Policy Brief: The Digital Divide and Educational Opportunity
From the August 1999 issue of The College Board Review comes a prescient warning about the development of online opportunity—and who stands to lose out
The digital divide—and its stubborn persistence—is an issue we’re keenly focused on here at The Elective. Often inequities in access to high-speed broadband internet and hardware like Chromebooks and tablets can feel like problems unique to this moment in our technological experience. But, as we’ve noted in previous archival pieces, The College Board Review is often a helpful tool in keeping us honest about just how long some conversations and about problems confronting America’s students have been going on. And how much work has gone into solving them.
So it is with the digital divide, which popped up as the focus of a one-page policy brief in the August 1999 issue of the magazine. Written by College Board’s Lawrence E. Gladieux, executive director for policy analysis, and Watson Scott Swail, associate director for policy analysis, the piece is a zoom-in on a section of their report The Virtual University and Educational Opportunity, published in April 1999.
The starting point is the growth of distance learning in the days of what we’d now call Web 1.0, but its theme is the kind of socioeconomic and racial gaps that were fissures in 1999 but have widened to chasms in the decades since. “Virtual universities will only benefit those who have the necessary equipment and the expertise to feel comfortable with the new technologies,” Gladieux and Swail write. “And the reality is that students who come from low-income and minority backgrounds are less likely to have been exposed to computers and the internet at home and in school.”
This policy brief is an interesting snapshot on a time when there was a seemingly omnipresent optimism swirling around the internet and its potential, particularly for education. Gladieux and Swail’s research is a prescient warning light that our digital future won’t be all Star Trek utopian equality because our then-digital present wasn’t.
From our 2022 vantage, their work reads as stingingly familiar. But it’s also further proof that data doesn’t lie—we just have to be clear-eyed enough to understand what it’s saying.
Distance education has been around in some form since the nineteenth century, but its growth has surged in the 1990s with the advent of the World Wide Web. The vision of students earning certificates or degrees without ever setting foot in a classroom has captured the imagination of education entrepreneurs and Wall Street investors. Many traditional colleges are scrambling to offer courses online, and a variety of for-profit training providers and brokers are fueling the market for electronic delivery of higher education.
Yet we have little information on how many students are actually making use of online course offerings, nor do we know much about the effectiveness of instruction received online. Computer-based technologies have created a surging market so new that there is very little experience, much less systematic data, on which to base predictions about the future.

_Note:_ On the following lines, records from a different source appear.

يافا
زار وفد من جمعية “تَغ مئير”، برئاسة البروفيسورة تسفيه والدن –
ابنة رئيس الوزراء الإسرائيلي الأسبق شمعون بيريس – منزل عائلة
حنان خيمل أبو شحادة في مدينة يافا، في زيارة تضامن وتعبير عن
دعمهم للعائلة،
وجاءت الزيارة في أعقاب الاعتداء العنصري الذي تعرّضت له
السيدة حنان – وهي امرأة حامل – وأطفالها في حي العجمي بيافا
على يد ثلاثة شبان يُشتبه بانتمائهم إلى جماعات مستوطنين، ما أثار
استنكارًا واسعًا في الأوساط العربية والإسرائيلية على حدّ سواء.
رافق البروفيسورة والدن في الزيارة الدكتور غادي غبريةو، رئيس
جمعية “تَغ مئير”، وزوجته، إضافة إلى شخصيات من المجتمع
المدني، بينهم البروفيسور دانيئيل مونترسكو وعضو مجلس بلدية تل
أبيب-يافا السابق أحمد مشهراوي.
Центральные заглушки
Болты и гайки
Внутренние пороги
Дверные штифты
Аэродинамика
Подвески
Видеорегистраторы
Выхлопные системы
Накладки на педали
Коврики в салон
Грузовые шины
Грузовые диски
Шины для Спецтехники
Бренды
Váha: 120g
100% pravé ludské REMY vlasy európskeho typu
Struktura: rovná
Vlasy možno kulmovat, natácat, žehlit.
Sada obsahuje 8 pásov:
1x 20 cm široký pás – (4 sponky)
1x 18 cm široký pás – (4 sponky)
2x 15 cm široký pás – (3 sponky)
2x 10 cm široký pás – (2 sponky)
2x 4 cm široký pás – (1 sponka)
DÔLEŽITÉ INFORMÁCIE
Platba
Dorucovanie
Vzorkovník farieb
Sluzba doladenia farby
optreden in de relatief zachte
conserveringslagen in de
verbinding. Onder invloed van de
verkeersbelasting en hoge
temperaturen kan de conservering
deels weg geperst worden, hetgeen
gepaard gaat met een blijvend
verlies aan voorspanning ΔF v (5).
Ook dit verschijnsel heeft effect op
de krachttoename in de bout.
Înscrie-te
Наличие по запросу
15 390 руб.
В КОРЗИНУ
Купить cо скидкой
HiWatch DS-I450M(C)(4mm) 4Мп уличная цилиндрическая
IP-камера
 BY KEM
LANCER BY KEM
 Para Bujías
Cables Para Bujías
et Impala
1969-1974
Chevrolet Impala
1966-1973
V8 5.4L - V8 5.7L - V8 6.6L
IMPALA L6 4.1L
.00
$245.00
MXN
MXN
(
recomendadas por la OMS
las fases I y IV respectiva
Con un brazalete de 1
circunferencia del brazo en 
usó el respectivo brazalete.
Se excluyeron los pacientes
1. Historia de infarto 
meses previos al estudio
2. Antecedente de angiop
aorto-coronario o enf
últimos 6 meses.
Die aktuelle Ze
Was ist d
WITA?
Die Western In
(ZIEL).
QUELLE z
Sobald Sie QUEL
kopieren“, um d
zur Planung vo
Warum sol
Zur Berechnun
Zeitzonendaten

What we do understand is this: Virtual universities will only benefit those who have the necessary equipment and the expertise to feel comfortable with the new technologies. And the reality is that students who come from low-income and minority backgrounds are less likely to have been exposed to computers and the internet at home and in school.
While computers may seem ubiquitous in today's society, their distribution is highly stratified by socioeconomic class. Figure I illustrates the direct correlation of household income to computer and online access. With respect to race and ethnicity, data also show that Black and Hispanic families have less than half the access afforded White and Asian families.

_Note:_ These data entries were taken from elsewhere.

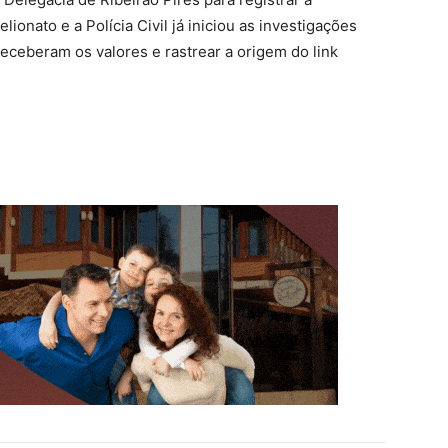
ionato e a Polícia Civil já iniciou as investigações
 receberam os valores e rastrear a origem do link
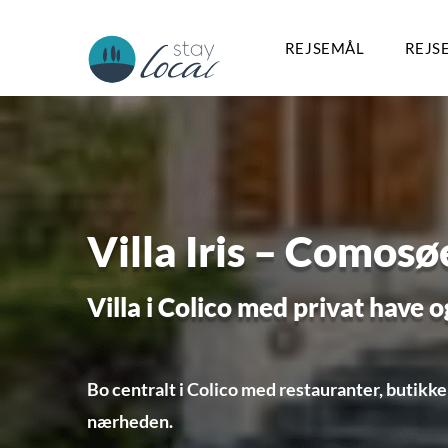
REJSEMÅL
REJS
Villa Iris – Comosø
Villa i Colico med privat have 
Bo centralt i Colico med restauranter, butikke
nærheden.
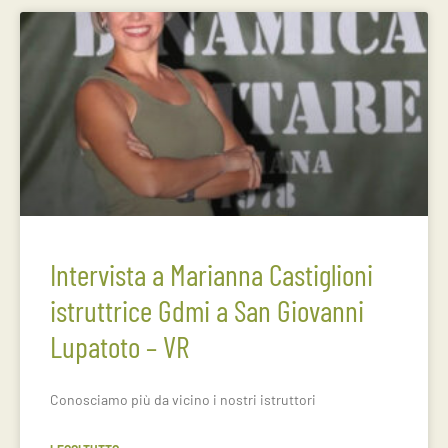
Intervista a Marianna Castiglioni
istruttrice Gdmi a San Giovanni
Lupatoto – VR
Conosciamo più da vicino i nostri istruttori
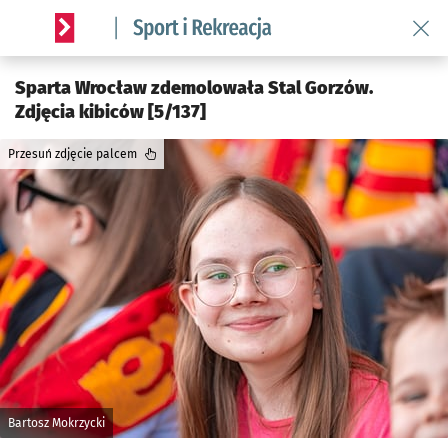
Wróć 
Serwis informacyjny wroclaw.pl podserwis: Sport i rekreacja
Sparta Wrocław zdemolowała Stal Gorzów.
Zdjęcia kibiców [5/137]
Przesuń zdjęcie palcem
Bartosz Mokrzycki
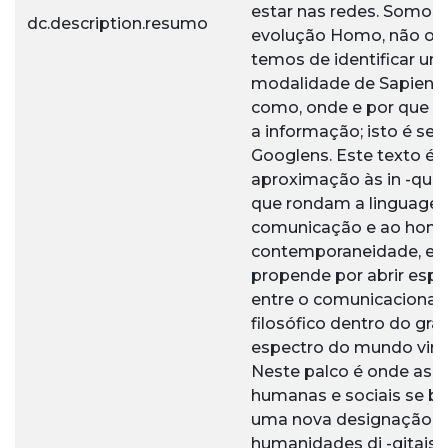
estar nas redes. Somos
dc.description.resumo
evolução Homo, não ob
temos de identificar u
modalidade de Sapiens:
como, onde e por que p
a informação; isto é ser
Googlens. Este texto é
aproximação às in -qui
que rondam a linguagem
comunicação e ao hom
contemporaneidade, e
propende por abrir esp
entre o comunicacional 
filosófico dentro do gra
espectro do mundo virtu
Neste palco é onde as c
humanas e sociais se b
uma nova designação:
humanidades di -gitais.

Similar disparities are reflected in K–12 schools. Figure 2 shows that the ratio of students to computers with internet access is highest in schools with the largest proportion of minority and poor students. The availability of technology decreases as the percentage of such students increases. Not surprisingly, differentials in experience with internet technology appear when students enter postsecondary education. Recent data from UCLA's American Freshman Survey indicate that students in public Black colleges are about half as likely to use email as students in private, predominantly White institutions.

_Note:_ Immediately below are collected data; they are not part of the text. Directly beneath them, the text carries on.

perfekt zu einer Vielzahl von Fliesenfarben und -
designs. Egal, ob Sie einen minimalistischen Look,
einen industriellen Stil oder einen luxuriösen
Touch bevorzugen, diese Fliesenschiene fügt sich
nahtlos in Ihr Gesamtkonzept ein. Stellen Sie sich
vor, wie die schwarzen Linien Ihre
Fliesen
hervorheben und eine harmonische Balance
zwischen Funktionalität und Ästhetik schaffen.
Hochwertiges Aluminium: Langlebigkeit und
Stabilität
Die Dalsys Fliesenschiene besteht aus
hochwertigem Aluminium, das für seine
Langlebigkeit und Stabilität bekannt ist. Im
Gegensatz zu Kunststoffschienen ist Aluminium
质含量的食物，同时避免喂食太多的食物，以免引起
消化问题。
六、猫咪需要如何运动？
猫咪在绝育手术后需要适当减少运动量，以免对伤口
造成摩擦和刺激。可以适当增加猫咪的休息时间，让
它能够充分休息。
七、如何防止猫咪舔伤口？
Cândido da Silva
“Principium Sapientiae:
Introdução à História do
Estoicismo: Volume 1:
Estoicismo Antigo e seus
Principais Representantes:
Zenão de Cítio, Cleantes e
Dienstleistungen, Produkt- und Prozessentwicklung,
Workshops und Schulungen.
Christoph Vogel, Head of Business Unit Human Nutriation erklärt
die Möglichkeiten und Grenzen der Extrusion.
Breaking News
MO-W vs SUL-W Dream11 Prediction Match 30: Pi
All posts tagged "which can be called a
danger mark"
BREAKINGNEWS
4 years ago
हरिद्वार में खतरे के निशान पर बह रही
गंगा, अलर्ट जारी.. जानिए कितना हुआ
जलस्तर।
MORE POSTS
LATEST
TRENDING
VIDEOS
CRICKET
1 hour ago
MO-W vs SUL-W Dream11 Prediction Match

Great strides have been made in broadening access to computer technology in recent years. But as with many other social indicators, the playing field remains tilted toward the affluent. Although education is heralded as the great equalizer, technology appears to be a new engine of inequality. The most advantaged citizens—and schools—are most able to benefit from cutting edge technologies. Advantage magnifies advantage.
While the World Wide Web shatters barriers of time and space, it also creates new obstacles to educational access simply because of the differential availability of the required technology.
The marketplace alone will not fix the problem. Policymakers and education leaders must work to reduce the digital divide and increase learning opportunities for all.